**Saved entries**

=====

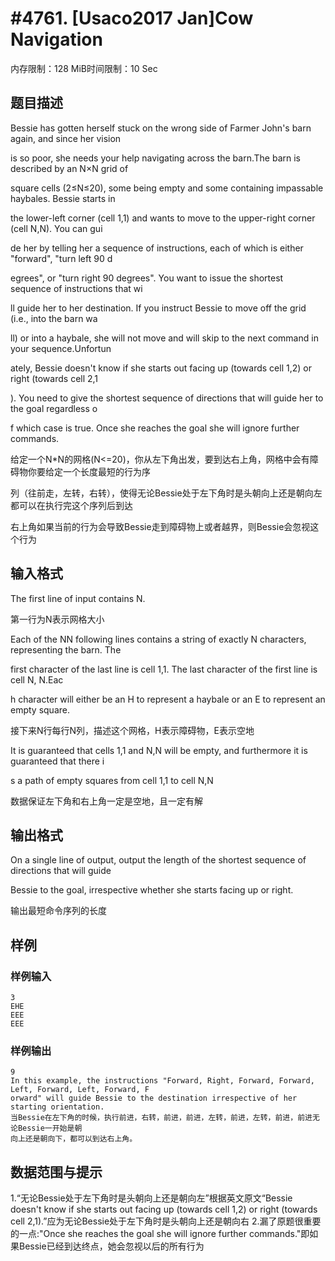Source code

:# #4761. [Usaco2017 Jan]Cow Navigation

内存限制：128 MiB时间限制：10 Sec

## 题目描述

Bessie has gotten herself stuck on the wrong side of Farmer John's barn again, and since her vision 

is so poor, she needs your help navigating across the barn.The barn is described by an N&times;N grid of 

square cells (2&le;N&le;20), some being empty and some containing impassable haybales. Bessie starts in 

the lower-left corner (cell 1,1) and wants to move to the upper-right corner (cell N,N). You can gui

de her by telling her a sequence of instructions, each of which is either "forward", "turn left 90 d

egrees", or "turn right 90 degrees". You want to issue the shortest sequence of instructions that wi

ll guide her to her destination. If you instruct Bessie to move off the grid (i.e., into the barn wa

ll) or into a haybale, she will not move and will skip to the next command in your sequence.Unfortun

ately, Bessie doesn't know if she starts out facing up (towards cell 1,2) or right (towards cell 2,1

). You need to give the shortest sequence of directions that will guide her to the goal regardless o

f which case is true. Once she reaches the goal she will ignore further commands.

给定一个N*N的网格(N<=20)，你从左下角出发，要到达右上角，网格中会有障碍物你要给定一个长度最短的行为序

列（往前走，左转，右转），使得无论Bessie处于左下角时是头朝向上还是朝向左都可以在执行完这个序列后到达

右上角如果当前的行为会导致Bessie走到障碍物上或者越界，则Bessie会忽视这个行为

## 输入格式

The first line of input contains N.

第一行为N表示网格大小

Each of the NN following lines contains a string of exactly N characters, representing the barn. The

 first character of the last line is cell 1,1. The last character of the first line is cell N, N.Eac

h character will either be an H to represent a haybale or an E to represent an empty square.

接下来N行每行N列，描述这个网格，H表示障碍物，E表示空地

It is guaranteed that cells 1,1 and N,N will be empty, and furthermore it is guaranteed that there i

s a path of empty squares from cell 1,1 to cell N,N

数据保证左下角和右上角一定是空地，且一定有解

## 输出格式

On a single line of output, output the length of the shortest sequence of directions that will guide

 Bessie to the goal, irrespective whether she starts facing up or right.

输出最短命令序列的长度

## 样例

### 样例输入

    
    3
    EHE
    EEE
    EEE
    

### 样例输出

    
    9
    In this example, the instructions "Forward, Right, Forward, Forward, Left, Forward, Left, Forward, F
    orward" will guide Bessie to the destination irrespective of her starting orientation.
    当Bessie在左下角的时候，执行前进，右转，前进，前进，左转，前进，左转，前进，前进无论Bessie一开始是朝
    向上还是朝向下，都可以到达右上角。
    

## 数据范围与提示

 1.&ldquo;无论Bessie处于左下角时是头朝向上还是朝向左&rdquo;根据英文原文&ldquo;Bessie doesn't know if she starts out facing up (towards cell 1,2) or right (towards cell 2,1).&rdquo;应为无论Bessie处于左下角时是头朝向上还是朝向右
2.漏了原题很重要的一点:"Once she reaches the goal she will ignore further commands."即如果Bessie已经到达终点，她会忽视以后的所有行为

=====

**To do**
All of the entries, apart from the pictures, must be returned exactly.

**Completed task**
Source code

:# #4761. [Usaco2017 Jan]Cow Navigation

内存限制：128 MiB时间限制：10 Sec

## 题目描述

Bessie has gotten herself stuck on the wrong side of Farmer John's barn again, and since her vision 

is so poor, she needs your help navigating across the barn.The barn is described by an N&times;N grid of 

square cells (2&le;N&le;20), some being empty and some containing impassable haybales. Bessie starts in 

the lower-left corner (cell 1,1) and wants to move to the upper-right corner (cell N,N). You can gui

de her by telling her a sequence of instructions, each of which is either "forward", "turn left 90 d

egrees", or "turn right 90 degrees". You want to issue the shortest sequence of instructions that wi

ll guide her to her destination. If you instruct Bessie to move off the grid (i.e., into the barn wa

ll) or into a haybale, she will not move and will skip to the next command in your sequence.Unfortun

ately, Bessie doesn't know if she starts out facing up (towards cell 1,2) or right (towards cell 2,1

). You need to give the shortest sequence of directions that will guide her to the goal regardless o

f which case is true. Once she reaches the goal she will ignore further commands.

给定一个N*N的网格(N<=20)，你从左下角出发，要到达右上角，网格中会有障碍物你要给定一个长度最短的行为序

列（往前走，左转，右转），使得无论Bessie处于左下角时是头朝向上还是朝向左都可以在执行完这个序列后到达

右上角如果当前的行为会导致Bessie走到障碍物上或者越界，则Bessie会忽视这个行为

## 输入格式

The first line of input contains N.

第一行为N表示网格大小

Each of the NN following lines contains a string of exactly N characters, representing the barn. The

 first character of the last line is cell 1,1. The last character of the first line is cell N, N.Eac

h character will either be an H to represent a haybale or an E to represent an empty square.

接下来N行每行N列，描述这个网格，H表示障碍物，E表示空地

It is guaranteed that cells 1,1 and N,N will be empty, and furthermore it is guaranteed that there i

s a path of empty squares from cell 1,1 to cell N,N

数据保证左下角和右上角一定是空地，且一定有解

## 输出格式

On a single line of output, output the length of the shortest sequence of directions that will guide

 Bessie to the goal, irrespective whether she starts facing up or right.

输出最短命令序列的长度

## 样例

### 样例输入

    
    3
    EHE
    EEE
    EEE
    

### 样例输出

    
    9
    In this example, the instructions "Forward, Right, Forward, Forward, Left, Forward, Left, Forward, F
    orward" will guide Bessie to the destination irrespective of her starting orientation.
    当Bessie在左下角的时候，执行前进，右转，前进，前进，左转，前进，左转，前进，前进无论Bessie一开始是朝
    向上还是朝向下，都可以到达右上角。
    

## 数据范围与提示

 1.&ldquo;无论Bessie处于左下角时是头朝向上还是朝向左&rdquo;根据英文原文&ldquo;Bessie doesn't know if she starts out facing up (towards cell 1,2) or right (towards cell 2,1).&rdquo;应为无论Bessie处于左下角时是头朝向上还是朝向右
2.漏了原题很重要的一点:"Once she reaches the goal she will ignore further commands."即如果Bessie已经到达终点，她会忽视以后的所有行为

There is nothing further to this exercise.